**Problem 1:**
Give the lines of the entries below as a JSON list of strings, one string per line with blank lines omitted, beginning at the line that contains "left wrist: (224, 344, -25)" and stopping after the line that contains "left shoulder: (1140, 780, 0)". Leave the pictures out of the list.

**Text provided:**
──────────────────────────────

Article

It’s Okay to Freak Out

Louie Giglio
11.10.2020
5 min read

Maybe you’ve been there. Maybe it was while you were waiting for your morning coffee to brew. Maybe it was as you were trying to work while the kids wouldn’t stop screaming. Maybe it was at the end of the night as you fought to fall asleep. Maybe you’ve had a moment like this where, all of a sudden, you realized you were more scared than you’d told anyone, more anxious about what could come next than you’d realized, or closer to panicking than you had ever been before. And maybe in that moment, you felt the pang of shame, as if someone was whispering in your ear, “How can you be so uncertain? Don’t you trust God?”

 

Have you been there? 

 

Here’s the truth, we all have. 

 

Even the heroes of our faith, the men and women who walked with God for decades, have come to the same place you may have found yourself in.

 

Hear my cry, O God;

    listen to my prayer.

From the ends of the earth I call to you,

    I call as my heart grows faint;

    lead me to the rock that is higher than I.

For you have been my refuge,

    a strong tower against the foe.

Psalm 61:1-3

 

Even David knew what it felt like to experience moments of desperation. If the man who conquered Goliath (with the help of God) as a small child found his heart growing faint at times, maybe we can say to ourselves: 

 

It’s okay to freak out. 

 

Still, feeling like you shouldn’t? Feeling like maybe this should have been titled, “Overcoming The Sense of Being Overwhelmed By The Storms Of Life To Walk Triumphant In All Things Through Christ By The Indwelling Power of the Spirit of the Living God?” 

 

Well, here’s the good news: those two titles are saying the same thing, just in a different way. 

 

Look at the Psalm again. Notice how it doesn’t end with David’s heart growing faint. It’s his response mid-freakout that teaches us three things about walking with God through trying times:

 

  • It’s okay to freak out as long as you visit and don’t move in.

 

Too often, we imagine freaking out as a house we call home. Sure, maybe now and then we step away, but our default position is anxiety and panic. We begin to confuse concern with worry.

──────────────────────────────

**Problem 2:**
Transcribe the passage of the article on freaking out that begins at the words "Hear my cry, O" and stops after "against the foe.".

**The data:**
──────────────────────────────

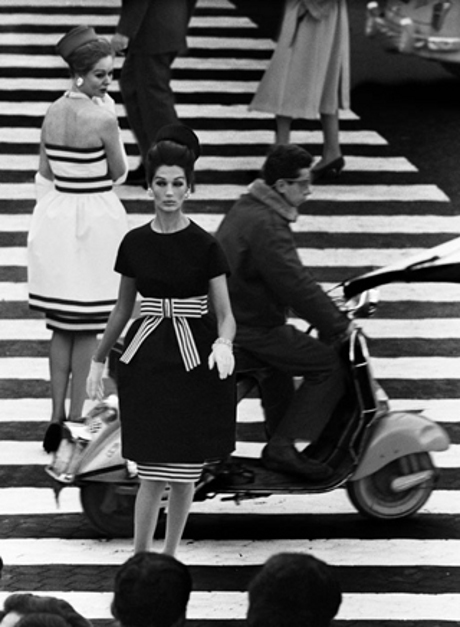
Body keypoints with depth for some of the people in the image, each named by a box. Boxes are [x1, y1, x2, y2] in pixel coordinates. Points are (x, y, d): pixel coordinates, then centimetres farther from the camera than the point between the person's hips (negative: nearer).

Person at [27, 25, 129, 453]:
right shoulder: (102, 119, -17)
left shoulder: (52, 114, 2)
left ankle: (57, 417, 15)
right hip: (94, 217, -6)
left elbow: (44, 174, 9)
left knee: (61, 326, 14)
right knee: (88, 328, 4)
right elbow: (118, 173, -6)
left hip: (56, 214, 6)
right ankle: (76, 418, 6)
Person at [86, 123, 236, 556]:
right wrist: (98, 360, 17)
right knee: (152, 474, -5)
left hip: (194, 359, -1)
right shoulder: (135, 243, 3)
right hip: (147, 358, 1)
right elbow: (123, 306, 15)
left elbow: (224, 313, -4)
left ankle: (169, 559, 21)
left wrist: (224, 344, -25)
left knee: (185, 472, 5)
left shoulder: (204, 246, -5)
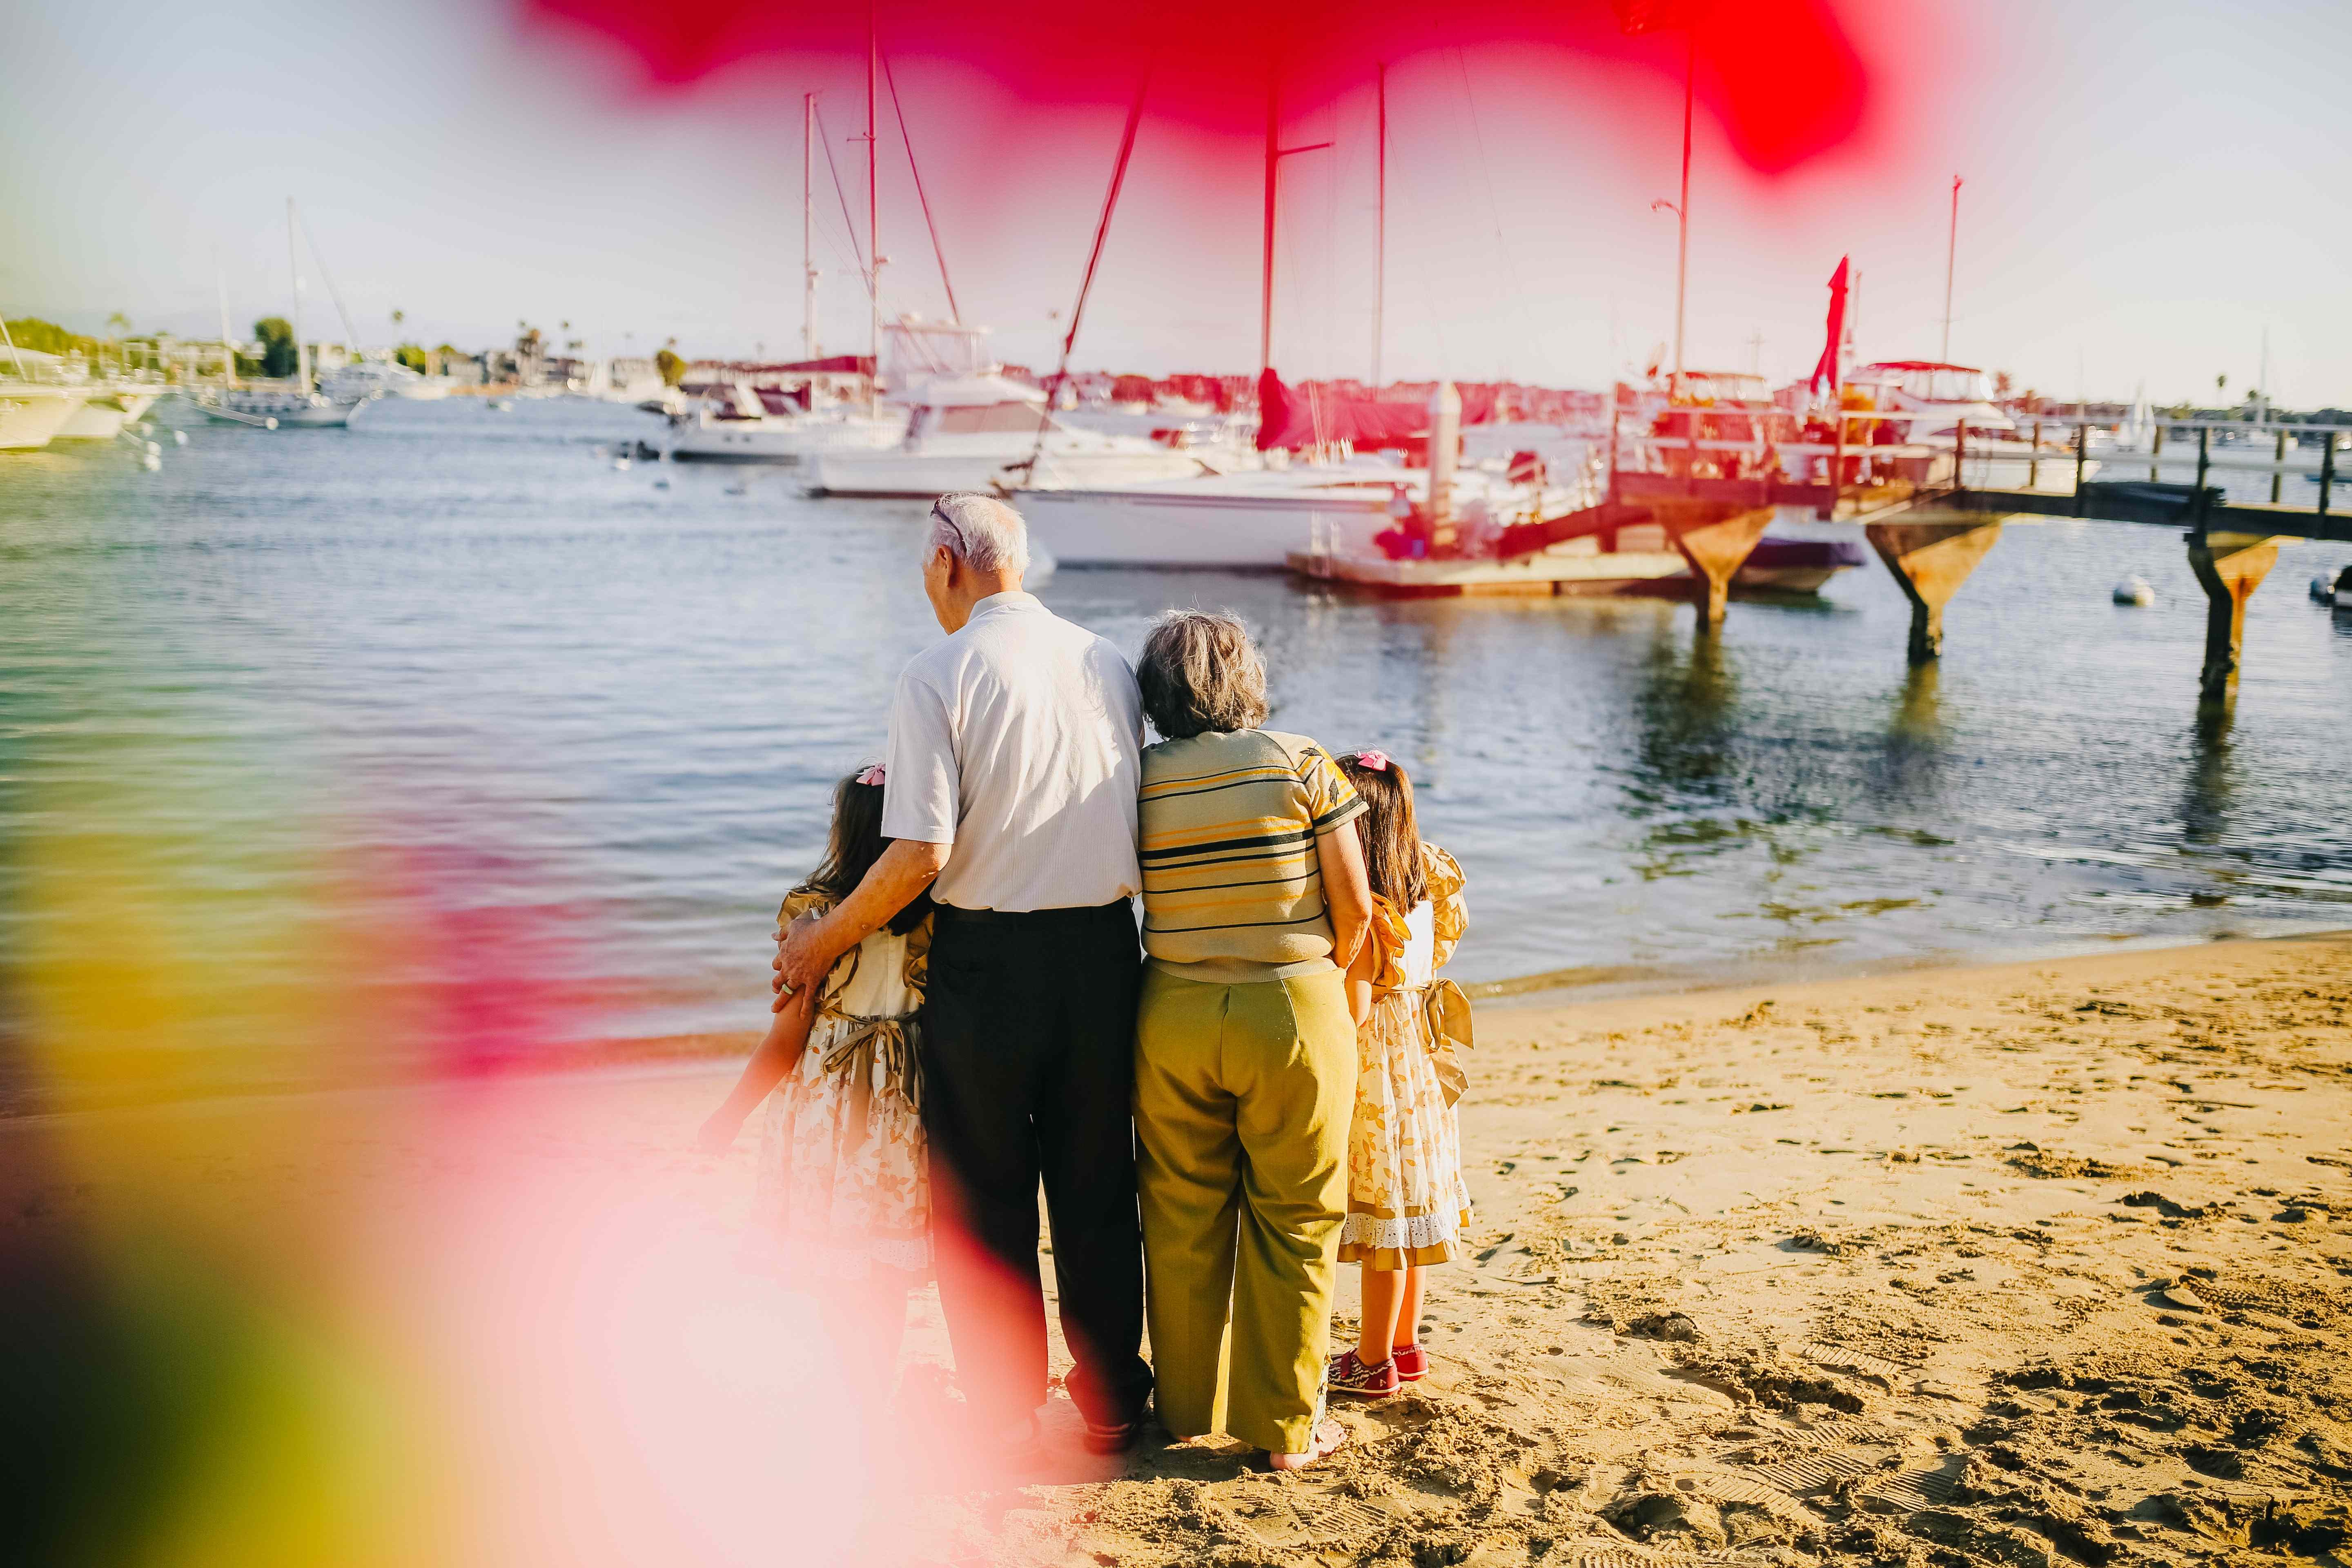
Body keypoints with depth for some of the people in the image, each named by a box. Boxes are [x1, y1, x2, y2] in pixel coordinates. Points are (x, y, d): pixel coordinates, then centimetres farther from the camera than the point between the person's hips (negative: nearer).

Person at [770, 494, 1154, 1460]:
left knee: (985, 1198, 10)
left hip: (987, 958, -5)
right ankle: (1112, 1406, 25)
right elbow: (1134, 822, 9)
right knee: (1098, 1188, 15)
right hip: (1103, 949, 5)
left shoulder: (940, 674, -10)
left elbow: (922, 854, -16)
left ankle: (1009, 1419, 18)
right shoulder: (1104, 660, 5)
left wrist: (824, 941, -3)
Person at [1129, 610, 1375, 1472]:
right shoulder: (1298, 763, -6)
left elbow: (1122, 904, -2)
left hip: (1174, 1013, 2)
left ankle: (1186, 1407, 26)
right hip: (1292, 1012, -2)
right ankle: (1285, 1424, 16)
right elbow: (1354, 904, -5)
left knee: (1183, 1218, 14)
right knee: (1292, 1222, 9)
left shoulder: (1140, 780, 0)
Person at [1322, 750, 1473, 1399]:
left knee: (1383, 1213, 1)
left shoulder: (1362, 913, -22)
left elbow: (1352, 1009, -25)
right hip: (1416, 1069, 9)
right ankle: (1404, 1344, 29)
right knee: (1404, 1210, 17)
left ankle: (1373, 1362, 13)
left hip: (1376, 1076, -9)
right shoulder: (1419, 894, 3)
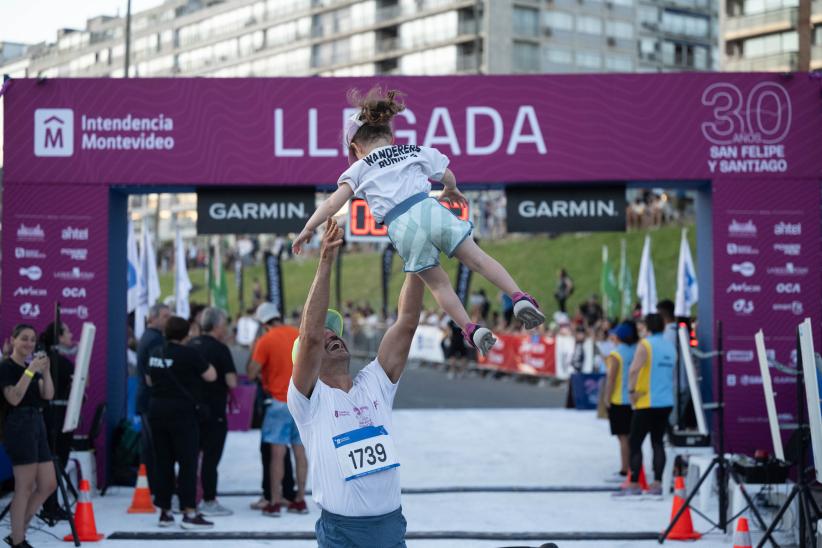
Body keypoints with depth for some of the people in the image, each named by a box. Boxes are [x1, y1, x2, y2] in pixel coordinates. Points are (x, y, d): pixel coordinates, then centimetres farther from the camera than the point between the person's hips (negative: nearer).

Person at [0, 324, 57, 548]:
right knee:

──────────────────────────────

**Answer space 1:**
[
  "left wrist: (224, 344, -25)",
  "left knee: (185, 472, 5)",
  "left shoulder: (204, 246, -5)",
  "Body keypoints with depth for some of the people in the image, each named by a box. Boxes are [x1, y1, x2, y2] in pixel coordinates. Points are (x, y, d): pixel coordinates, then centimetres farther from the camera than the point between the person's hips (negative: nearer).",
  "Person at [770, 494, 1154, 1460]:",
  "left knee: (985, 1198, 10)",
  "left hip: (987, 958, -5)",
  "right ankle: (1112, 1406, 25)",
  "right elbow: (1134, 822, 9)",
  "right knee: (1098, 1188, 15)",
  "right hip: (1103, 949, 5)",
  "left shoulder: (940, 674, -10)",
  "left elbow: (922, 854, -16)",
  "left ankle: (1009, 1419, 18)",
  "right shoulder: (1104, 660, 5)",
  "left wrist: (824, 941, -3)",
  "Person at [1129, 610, 1375, 1472]:",
  "right shoulder: (1298, 763, -6)",
  "left elbow: (1122, 904, -2)",
  "left hip: (1174, 1013, 2)",
  "left ankle: (1186, 1407, 26)",
  "right hip: (1292, 1012, -2)",
  "right ankle: (1285, 1424, 16)",
  "right elbow: (1354, 904, -5)",
  "left knee: (1183, 1218, 14)",
  "right knee: (1292, 1222, 9)",
  "left shoulder: (1140, 780, 0)"
]

**Answer space 2:**
Hear my cry, O God;

    listen to my prayer.

From the ends of the earth I call to you,

    I call as my heart grows faint;

    lead me to the rock that is higher than I.

For you have been my refuge,

    a strong tower against the foe.